WHO says measures against delta should be applied to omicron
Officials of the World Health Organization said on Friday that even in the face of the new omicron version of the virus, measures used to combat the delta variant should still be the basis for the fight against the coronavirus pandemic, while acknowledging that travel restrictions imposed by some countries may buy time.
Although approximately 30 countries around the world have reported omicron infections, including India on Thursday, so far there are few numbers outside of South Africa. South Africa is facing a rapid increase in COVID-19 cases, and new variants may become dominant. Nevertheless, there is still much unclear about omicron, including whether it is as more contagious as some health authorities suspect, whether it will make people sicker, or whether it can evade vaccine protection.
The WHO Regional Director for the Western Pacific, Dr. Takeshi Takeshi told reporters at a virtual press conference on Friday: “Border control can delay the entry of the virus and buy time. But every country and every community must act for the surge in new cases. Get ready.” From the Philippines. “The good news for all of this is that the information we currently have about omicron does not indicate that we need to change the direction of our response.”
Dr. Babatunde Olowokure, WHO’s regional emergency director, said that this means continuing to promote measures such as increasing vaccination rates, complying with social distancing guidelines, and wearing masks.
He added that the health system must “ensure that we treat the right patients at the right time and in the right place, so that ICU beds are available, especially for those who need them.”
Kasai warned: “We cannot be complacent.”
The World Health Organization has previously urged not to close borders, noting that they are usually of limited effectiveness and can cause major damage. Southern African officials who first discovered the omicron variant condemned the restrictions on travelers from the region, saying they were punished for warning the world about the mutant.
Kasai said that scientists are working hard to learn more about omicron, and because of the number of mutations and early information that it may spread more easily than other variants, it has been designated as a worrying variant.
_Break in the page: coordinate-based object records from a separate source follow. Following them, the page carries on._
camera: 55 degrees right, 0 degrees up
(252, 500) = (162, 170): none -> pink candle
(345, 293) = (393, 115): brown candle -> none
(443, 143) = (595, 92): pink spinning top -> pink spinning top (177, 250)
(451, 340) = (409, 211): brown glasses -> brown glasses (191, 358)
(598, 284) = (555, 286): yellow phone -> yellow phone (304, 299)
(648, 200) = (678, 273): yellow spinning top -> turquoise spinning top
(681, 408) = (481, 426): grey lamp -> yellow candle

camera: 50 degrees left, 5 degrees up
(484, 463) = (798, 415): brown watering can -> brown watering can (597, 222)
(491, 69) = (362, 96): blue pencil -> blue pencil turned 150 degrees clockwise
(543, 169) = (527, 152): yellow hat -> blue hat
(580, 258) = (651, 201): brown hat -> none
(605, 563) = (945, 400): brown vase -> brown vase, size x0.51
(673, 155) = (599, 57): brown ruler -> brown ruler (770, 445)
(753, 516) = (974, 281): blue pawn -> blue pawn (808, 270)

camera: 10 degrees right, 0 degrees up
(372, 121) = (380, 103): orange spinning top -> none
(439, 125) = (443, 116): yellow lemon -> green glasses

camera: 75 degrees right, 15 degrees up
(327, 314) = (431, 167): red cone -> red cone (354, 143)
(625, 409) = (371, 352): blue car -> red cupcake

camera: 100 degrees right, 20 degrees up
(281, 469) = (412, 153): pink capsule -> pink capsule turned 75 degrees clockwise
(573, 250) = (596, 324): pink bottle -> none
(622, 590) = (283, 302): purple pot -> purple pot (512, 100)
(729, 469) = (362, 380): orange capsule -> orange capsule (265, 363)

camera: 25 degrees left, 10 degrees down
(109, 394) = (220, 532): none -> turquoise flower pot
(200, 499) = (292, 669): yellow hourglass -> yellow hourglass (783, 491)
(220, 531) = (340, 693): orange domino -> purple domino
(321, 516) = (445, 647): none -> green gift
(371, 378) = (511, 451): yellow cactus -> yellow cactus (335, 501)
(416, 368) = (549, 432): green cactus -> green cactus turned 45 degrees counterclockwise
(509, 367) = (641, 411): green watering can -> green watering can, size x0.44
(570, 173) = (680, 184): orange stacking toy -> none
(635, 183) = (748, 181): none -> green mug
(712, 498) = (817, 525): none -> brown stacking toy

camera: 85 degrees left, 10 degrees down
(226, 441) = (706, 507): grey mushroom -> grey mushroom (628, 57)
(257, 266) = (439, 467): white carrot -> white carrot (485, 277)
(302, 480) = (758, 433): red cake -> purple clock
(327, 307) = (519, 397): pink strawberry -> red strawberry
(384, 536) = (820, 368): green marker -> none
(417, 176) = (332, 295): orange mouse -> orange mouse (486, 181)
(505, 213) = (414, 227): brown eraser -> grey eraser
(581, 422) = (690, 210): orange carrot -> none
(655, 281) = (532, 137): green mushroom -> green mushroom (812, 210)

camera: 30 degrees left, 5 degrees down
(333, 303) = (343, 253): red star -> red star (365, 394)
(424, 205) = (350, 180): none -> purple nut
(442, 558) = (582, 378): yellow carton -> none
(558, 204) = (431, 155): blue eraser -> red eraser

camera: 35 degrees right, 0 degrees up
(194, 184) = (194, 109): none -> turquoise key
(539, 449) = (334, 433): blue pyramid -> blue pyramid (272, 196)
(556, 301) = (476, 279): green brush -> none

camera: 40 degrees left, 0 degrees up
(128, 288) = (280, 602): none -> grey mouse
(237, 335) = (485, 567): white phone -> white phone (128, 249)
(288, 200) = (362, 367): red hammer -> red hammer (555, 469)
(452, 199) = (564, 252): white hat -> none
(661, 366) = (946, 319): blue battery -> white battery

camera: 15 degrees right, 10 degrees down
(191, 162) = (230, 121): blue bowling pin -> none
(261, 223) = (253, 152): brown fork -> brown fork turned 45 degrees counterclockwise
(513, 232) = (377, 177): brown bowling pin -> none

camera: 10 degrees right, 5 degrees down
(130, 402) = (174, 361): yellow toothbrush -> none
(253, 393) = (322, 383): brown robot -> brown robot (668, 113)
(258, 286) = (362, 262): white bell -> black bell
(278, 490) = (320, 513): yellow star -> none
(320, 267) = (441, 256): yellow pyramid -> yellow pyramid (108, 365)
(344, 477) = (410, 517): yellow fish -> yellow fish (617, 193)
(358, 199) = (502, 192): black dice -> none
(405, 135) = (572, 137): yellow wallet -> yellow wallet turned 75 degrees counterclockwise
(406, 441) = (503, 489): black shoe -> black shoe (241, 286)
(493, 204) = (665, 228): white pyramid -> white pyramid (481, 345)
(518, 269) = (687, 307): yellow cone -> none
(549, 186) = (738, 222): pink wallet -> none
Kasai said that although COVID-19 cases and deaths in many other countries have decreased or stabilized, some countries in the Western Pacific region are facing a surge that began before omicron was identified. But this may change.
The places where the variant was found in the region include Australia, Hong Kong, Japan, South Korea, Singapore and Malaysia-and it may appear in more places.
The organizers of the Beijing Winter Olympics, about two months from now, are particularly concerned about the emergence of European and American lights.
Organizing committee spokesman Zhao Weidong told reporters at a press conference on Friday that Beijing is taking a series of measures to reduce the risk of the virus spreading during the Olympics.
China adopts a zero tolerance policy for the spread of COVID-19 and has the strictest border controls in the world. Olympic participants must live and compete in a bubble. Only Chinese residents and spectators who have been vaccinated and tested can enter the venue.
Kasai said that globally, cases have increased for seven consecutive weeks, and deaths have begun to rise again, mainly due to the reduced use of protective measures in delta variants and other parts of the world.
“We shouldn’t be surprised to see more surges in the future. As long as the spread continues, the virus will continue to mutate, as evidenced by the emergence of omicron, reminding us to be vigilant,” Kasai said.
He specifically warned that there may be a surge due to more gatherings and movement of people during the holidays. In addition to COVID-19, the northern winter may also bring other infectious respiratory diseases, such as influenza.
“Obviously, this epidemic is far from over, and I know people are worried about omicron,” Kasai said. “But my message today is that we can adjust the way we manage this virus to better respond to future surges and reduce the impact on health, society, and the economy.”